In 1995, Lee Brozgol—a queer Sephardic Jewish social worker, artist and community activist from the Lower East Side—proffered an alternative vision to what we have now. Prior to this, Brozgol created the remarkable Greenwich Village Christopher Street subway mosaics in 1994, along with other prominent public artworks in Lower Manhattan which called attention to the HIV/AIDS epidemic, among other social issues. After completing his work at the Christopher Street subway stop, Brozgol designed a proposal for a 984-foot Eiffel Tower replica perched above Delancey Street clad with foliage, crowned by a figurative statue of a Grecian woman wearing a toga, as an unsolicited monument to the Triangle Fire victims. One pair of the bootleg Eiffel Tower’s legs would be planted somewhere on Forsyth Street, while the other pair would touch down on Canal. At the base of the tower, Brozgol proposed public gardens. The design also posited widening Sarah D. Roosevelt Park and planting trees between Forsyth and the Williamsburg Bridge. “Eiffel on Delancey was about taking one of the most recognizable, posh symbols of high culture in the world and repurposing it into a monument for predominantly Jewish immigrant women who died through murderous negligence in a sweatshop,” Royal Young, Brozgol’s child, tells me.

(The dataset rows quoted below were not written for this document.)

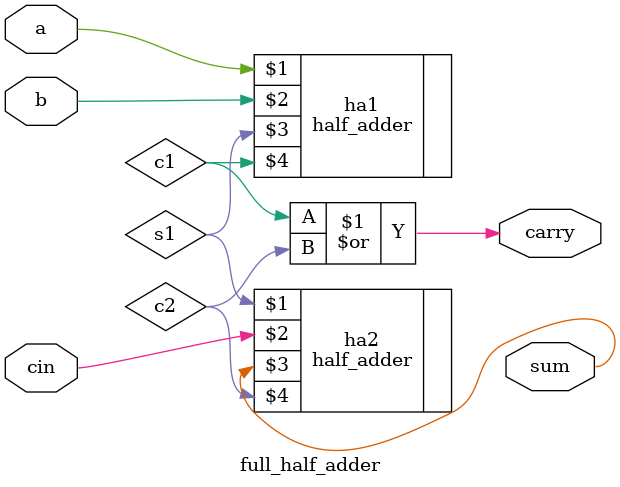
<source format=v>
`timescale 1ns / 1ps

module full_half_adder(
    input a,b,cin,
    output sum,carry
    );
    
    wire s1,c1,c2;
    half_adder ha1(a,b,s1,c1);
    half_adder ha2(s1,cin,sum,c2);
    assign carry = c1|c2;
    
endmodule

</source>
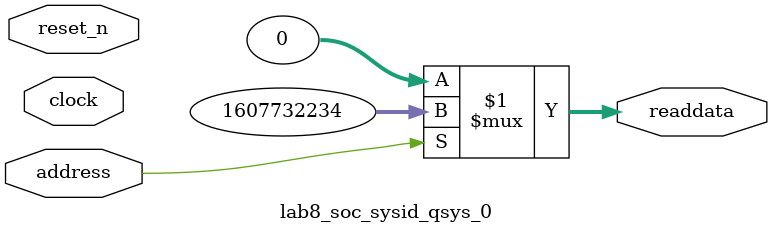
<source format=v>



// synthesis translate_off
`timescale 1ns / 1ps
// synthesis translate_on

// turn off superfluous verilog processor warnings 
// altera message_level Level1 
// altera message_off 10034 10035 10036 10037 10230 10240 10030 

module lab8_soc_sysid_qsys_0 (
               // inputs:
                address,
                clock,
                reset_n,

               // outputs:
                readdata
             )
;

  output  [ 31: 0] readdata;
  input            address;
  input            clock;
  input            reset_n;

  wire    [ 31: 0] readdata;
  //control_slave, which is an e_avalon_slave
  assign readdata = address ? 1607732234 : 0;

endmodule



</source>
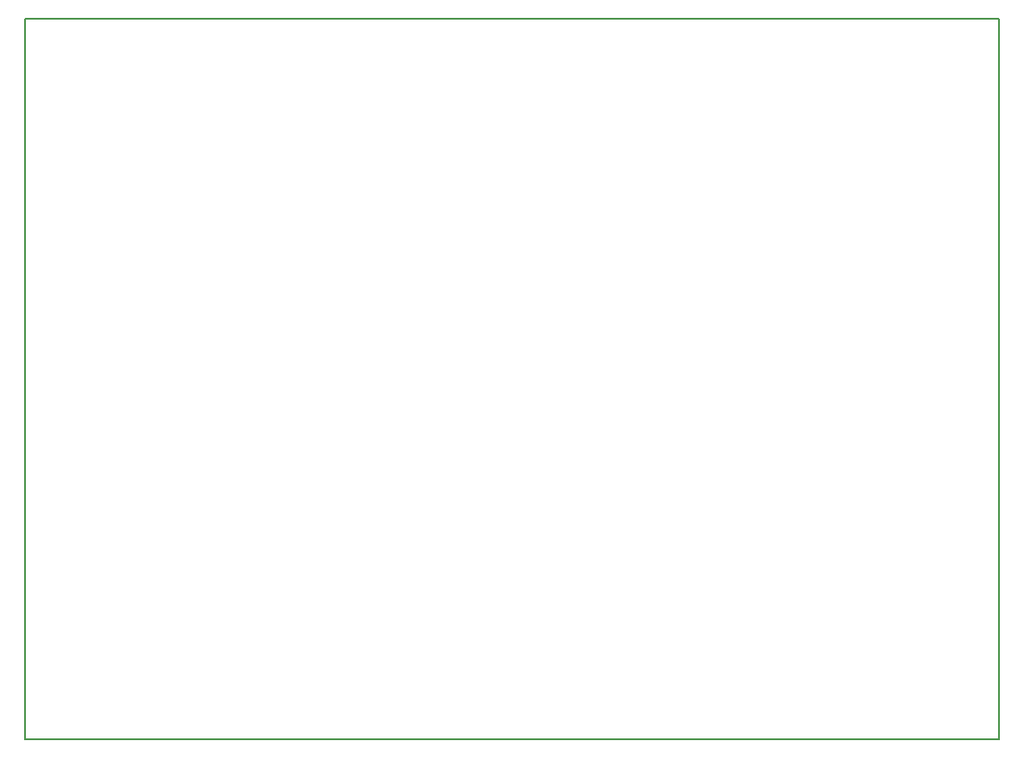
<source format=gbr>
G04 DipTrace 2.4.0.2*
%INBottomAssy.gbr*%
%MOIN*%
%ADD11C,0.0055*%
%FSLAX44Y44*%
G04*
G70*
G90*
G75*
G01*
%LNBotAssy*%
%LPD*%
X3940Y30830D2*
D11*
X40262D1*
Y3940D1*
X3940D1*
Y30830D1*
M02*

</source>
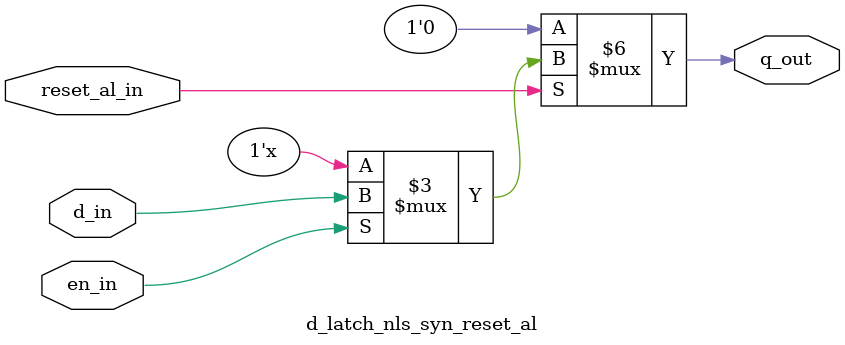
<source format=v>
module d_latch_nls_syn_reset_al(q_out,reset_al_in,en_in,d_in);

input d_in;
input en_in;
input reset_al_in;
output reg q_out;

always@* begin

if (~reset_al_in)  q_out <= 1'b0;
else if  (en_in)   q_out <= d_in;

end
endmodule

</source>
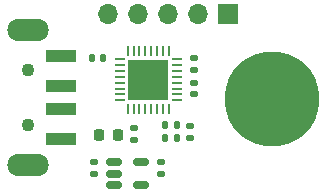
<source format=gbr>
%TF.GenerationSoftware,KiCad,Pcbnew,(7.0.0)*%
%TF.CreationDate,2023-02-23T15:33:30+08:00*%
%TF.ProjectId,CK,434b2e6b-6963-4616-945f-706362585858,rev?*%
%TF.SameCoordinates,Original*%
%TF.FileFunction,Soldermask,Top*%
%TF.FilePolarity,Negative*%
%FSLAX46Y46*%
G04 Gerber Fmt 4.6, Leading zero omitted, Abs format (unit mm)*
G04 Created by KiCad (PCBNEW (7.0.0)) date 2023-02-23 15:33:30*
%MOMM*%
%LPD*%
G01*
G04 APERTURE LIST*
G04 Aperture macros list*
%AMRoundRect*
0 Rectangle with rounded corners*
0 $1 Rounding radius*
0 $2 $3 $4 $5 $6 $7 $8 $9 X,Y pos of 4 corners*
0 Add a 4 corners polygon primitive as box body*
4,1,4,$2,$3,$4,$5,$6,$7,$8,$9,$2,$3,0*
0 Add four circle primitives for the rounded corners*
1,1,$1+$1,$2,$3*
1,1,$1+$1,$4,$5*
1,1,$1+$1,$6,$7*
1,1,$1+$1,$8,$9*
0 Add four rect primitives between the rounded corners*
20,1,$1+$1,$2,$3,$4,$5,0*
20,1,$1+$1,$4,$5,$6,$7,0*
20,1,$1+$1,$6,$7,$8,$9,0*
20,1,$1+$1,$8,$9,$2,$3,0*%
G04 Aperture macros list end*
%ADD10R,1.700000X1.700000*%
%ADD11O,1.700000X1.700000*%
%ADD12RoundRect,0.062500X0.375000X0.062500X-0.375000X0.062500X-0.375000X-0.062500X0.375000X-0.062500X0*%
%ADD13RoundRect,0.062500X0.062500X0.375000X-0.062500X0.375000X-0.062500X-0.375000X0.062500X-0.375000X0*%
%ADD14R,3.450000X3.450000*%
%ADD15O,3.500000X1.900000*%
%ADD16R,2.500000X1.100000*%
%ADD17C,1.100000*%
%ADD18RoundRect,0.218750X-0.218750X-0.256250X0.218750X-0.256250X0.218750X0.256250X-0.218750X0.256250X0*%
%ADD19RoundRect,0.140000X0.170000X-0.140000X0.170000X0.140000X-0.170000X0.140000X-0.170000X-0.140000X0*%
%ADD20RoundRect,0.135000X0.185000X-0.135000X0.185000X0.135000X-0.185000X0.135000X-0.185000X-0.135000X0*%
%ADD21RoundRect,0.140000X-0.170000X0.140000X-0.170000X-0.140000X0.170000X-0.140000X0.170000X0.140000X0*%
%ADD22C,8.000000*%
%ADD23RoundRect,0.135000X0.135000X0.185000X-0.135000X0.185000X-0.135000X-0.185000X0.135000X-0.185000X0*%
%ADD24RoundRect,0.150000X-0.512500X-0.150000X0.512500X-0.150000X0.512500X0.150000X-0.512500X0.150000X0*%
%ADD25RoundRect,0.140000X-0.140000X-0.170000X0.140000X-0.170000X0.140000X0.170000X-0.140000X0.170000X0*%
G04 APERTURE END LIST*
D10*
%TO.C,J2*%
X112319999Y-98249999D03*
D11*
X109779999Y-98249999D03*
X107239999Y-98249999D03*
X104699999Y-98249999D03*
X102159999Y-98249999D03*
%TD*%
D12*
%TO.C,U1*%
X107987500Y-105550000D03*
X107987500Y-105050000D03*
X107987500Y-104550000D03*
X107987500Y-104050000D03*
X107987500Y-103550000D03*
X107987500Y-103050000D03*
X107987500Y-102550000D03*
X107987500Y-102050000D03*
D13*
X107300000Y-101362500D03*
X106800000Y-101362500D03*
X106300000Y-101362500D03*
X105800000Y-101362500D03*
X105300000Y-101362500D03*
X104800000Y-101362500D03*
X104300000Y-101362500D03*
X103800000Y-101362500D03*
D12*
X103112500Y-102050000D03*
X103112500Y-102550000D03*
X103112500Y-103050000D03*
X103112500Y-103550000D03*
X103112500Y-104050000D03*
X103112500Y-104550000D03*
X103112500Y-105050000D03*
X103112500Y-105550000D03*
D13*
X103800000Y-106237500D03*
X104300000Y-106237500D03*
X104800000Y-106237500D03*
X105300000Y-106237500D03*
X105800000Y-106237500D03*
X106300000Y-106237500D03*
X106800000Y-106237500D03*
X107300000Y-106237500D03*
D14*
X105549999Y-103799999D03*
%TD*%
D15*
%TO.C,J1*%
X95399999Y-99599999D03*
X95399999Y-110999999D03*
D16*
X98149999Y-101799999D03*
X98149999Y-104299999D03*
X98149999Y-106299999D03*
X98149999Y-108799999D03*
D17*
X95400000Y-103000000D03*
X95400000Y-107600000D03*
%TD*%
D18*
%TO.C,D1*%
X101400000Y-108500000D03*
X102975000Y-108500000D03*
%TD*%
D19*
%TO.C,C2*%
X109050000Y-108700000D03*
X109050000Y-107740000D03*
%TD*%
D20*
%TO.C,R2*%
X104300000Y-108870000D03*
X104300000Y-107850000D03*
%TD*%
D21*
%TO.C,C5*%
X100975000Y-110800000D03*
X100975000Y-111760000D03*
%TD*%
D22*
%TO.C,TP1*%
X116000000Y-105450000D03*
%TD*%
D21*
%TO.C,C6*%
X106625000Y-110800000D03*
X106625000Y-111760000D03*
%TD*%
D23*
%TO.C,R1*%
X107970000Y-108700000D03*
X106950000Y-108700000D03*
%TD*%
D21*
%TO.C,C4*%
X109450000Y-101990000D03*
X109450000Y-102950000D03*
%TD*%
D19*
%TO.C,C1*%
X109450000Y-105010000D03*
X109450000Y-104050000D03*
%TD*%
D24*
%TO.C,U2*%
X104925000Y-110800000D03*
X104925000Y-112700000D03*
X102650000Y-112700000D03*
X102650000Y-111750000D03*
X102650000Y-110800000D03*
%TD*%
D25*
%TO.C,C3*%
X100790000Y-102000000D03*
X101750000Y-102000000D03*
%TD*%
D23*
%TO.C,R3*%
X107970000Y-107650000D03*
X106950000Y-107650000D03*
%TD*%
M02*

</source>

Brozgol presented his gonzo architecture to the local community board, but it wasn’t approved. Afterwards he turned the collage of Eiffel on Delancey into postcards, which he then sent to various city officials. A small exhibition on Canal Street about Brozgol’s design, curated by the Canal Street Research Association, was held in 2022, one year after Brozgol’s death. I would be remiss to describe Brozgol’s Eiffel on Delancey as late postmodernism. Brozgol, as far as this author is aware, never described his work that way—but the proposition is in the same vein as other postmodernists from that period whose work poked fun at the modern project’s seriousness with kitsch and replicas. Take for instance Antoni Miralda’s El Internacional Tapas Bar & Restaurant (1984–86) in Tribeca. It came replete with a bootleg Statue of Liberty (another Gustave Eiffel thiefdom!) peeking up from behind the facade; or even OMA’s Casa Palestra (1985–86), a 1:1 scale recreation of Mies van der Rohe’s Barcelona Pavilion, albeit slightly skewed on its x-axis.

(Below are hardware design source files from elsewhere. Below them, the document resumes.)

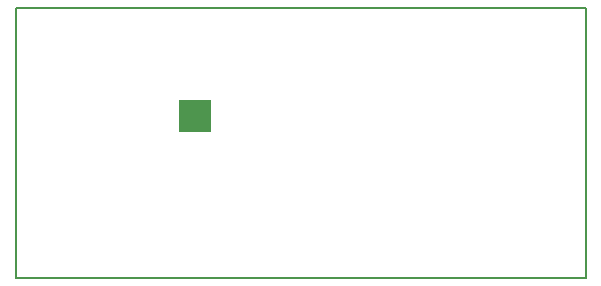
<source format=gko>
%FSAX24Y24*%
%MOIN*%
G70*
G01*
G75*
G04 Layer_Color=16711935*
%ADD10R,0.0512X0.0591*%
%ADD11R,0.0591X0.0512*%
%ADD12R,0.0394X0.0394*%
%ADD13R,0.0394X0.0394*%
%ADD14R,0.0394X0.0114*%
%ADD15R,0.0114X0.0394*%
%ADD16R,0.0472X0.0551*%
%ADD17C,0.0200*%
%ADD18C,0.0100*%
%ADD19C,0.0080*%
%ADD20C,0.0300*%
%ADD21C,0.0500*%
%ADD22C,0.0591*%
%ADD23R,0.0591X0.0591*%
%ADD24C,0.0551*%
%ADD25C,0.0350*%
%ADD26R,0.1065X0.1060*%
D19*
X020500Y030500D02*
Y039500D01*
X039500D01*
Y030500D02*
Y039500D01*
X020500Y030500D02*
X039500D01*
D26*
X026470Y035912D02*
D03*
M02*

</source>
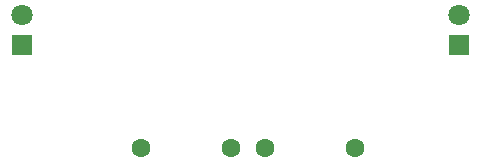
<source format=gbl>
G04 #@! TF.GenerationSoftware,KiCad,Pcbnew,9.0.2*
G04 #@! TF.CreationDate,2025-06-11T20:44:21-07:00*
G04 #@! TF.ProjectId,solder,736f6c64-6572-42e6-9b69-6361645f7063,rev?*
G04 #@! TF.SameCoordinates,Original*
G04 #@! TF.FileFunction,Copper,L2,Bot*
G04 #@! TF.FilePolarity,Positive*
%FSLAX46Y46*%
G04 Gerber Fmt 4.6, Leading zero omitted, Abs format (unit mm)*
G04 Created by KiCad (PCBNEW 9.0.2) date 2025-06-11 20:44:21*
%MOMM*%
%LPD*%
G01*
G04 APERTURE LIST*
G04 #@! TA.AperFunction,ComponentPad*
%ADD10C,1.600000*%
G04 #@! TD*
G04 #@! TA.AperFunction,ComponentPad*
%ADD11R,1.800000X1.800000*%
G04 #@! TD*
G04 #@! TA.AperFunction,ComponentPad*
%ADD12C,1.800000*%
G04 #@! TD*
G04 APERTURE END LIST*
D10*
G04 #@! TO.P,R1,1*
G04 #@! TO.N,Net-(BT1--)*
X59725000Y-63500000D03*
G04 #@! TO.P,R1,2*
G04 #@! TO.N,Net-(D1-K)*
X52105000Y-63500000D03*
G04 #@! TD*
D11*
G04 #@! TO.P,D1,1,K*
G04 #@! TO.N,Net-(D1-K)*
X42000000Y-54775000D03*
D12*
G04 #@! TO.P,D1,2,A*
G04 #@! TO.N,Net-(BT1-+)*
X42000000Y-52235000D03*
G04 #@! TD*
D11*
G04 #@! TO.P,D2,1,K*
G04 #@! TO.N,Net-(D2-K)*
X79000000Y-54775000D03*
D12*
G04 #@! TO.P,D2,2,A*
G04 #@! TO.N,Net-(BT1-+)*
X79000000Y-52235000D03*
G04 #@! TD*
D10*
G04 #@! TO.P,R2,1*
G04 #@! TO.N,Net-(D2-K)*
X70225000Y-63500000D03*
G04 #@! TO.P,R2,2*
G04 #@! TO.N,Net-(BT1--)*
X62605000Y-63500000D03*
G04 #@! TD*
M02*

</source>
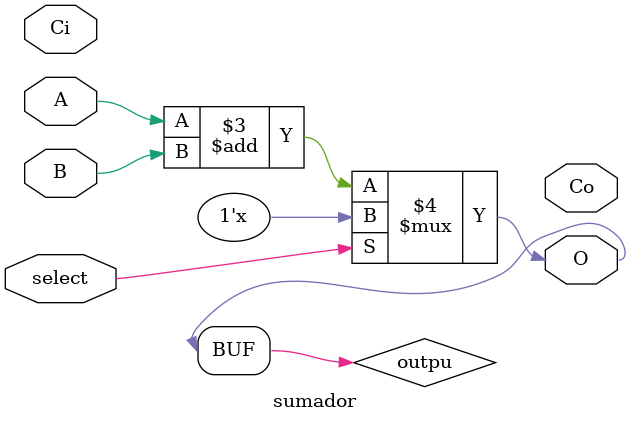
<source format=v>
`timescale 1ns / 1ps


module sumador(
    input A, B, Ci, select,
    output O, Co
    );
 
reg outpu; 
  
//reg a0, a1, a2;

always@(*)
 begin
 if (select==0)
//    xor u0(a0,A,B);
    
//    and u1(a1,A,B);
    
//    and u2(a2,a0,Ci);
    
//    or u3(Co, a1, a2);
    
//    xor u4 (O, a0, Ci);
    
    outpu <= A+B;   
     
else;

end    

assign O = outpu;

endmodule

</source>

Indeed, the binary approaches to memorializing the Triangle Fire between Richard Joon Yoo and Uri Wegman (2013–23) and Lee Brozgol (1995) make for interesting comparisons. The former was built, and the latter lives on paper. One was fueled by a steadfast level of engagement with city officials, descendants, and stakeholders over a decade, and the other was one person’s unsolicited, perhaps quixotic response to the tragedy. One uses minimalism and oral history to convey the full sense of grief behind the tragedy; and the other uses irony, an equally understandable trauma response emblematic of its time. Or, to quote the great Denise Scott Brown: “We laugh so we don’t cry.”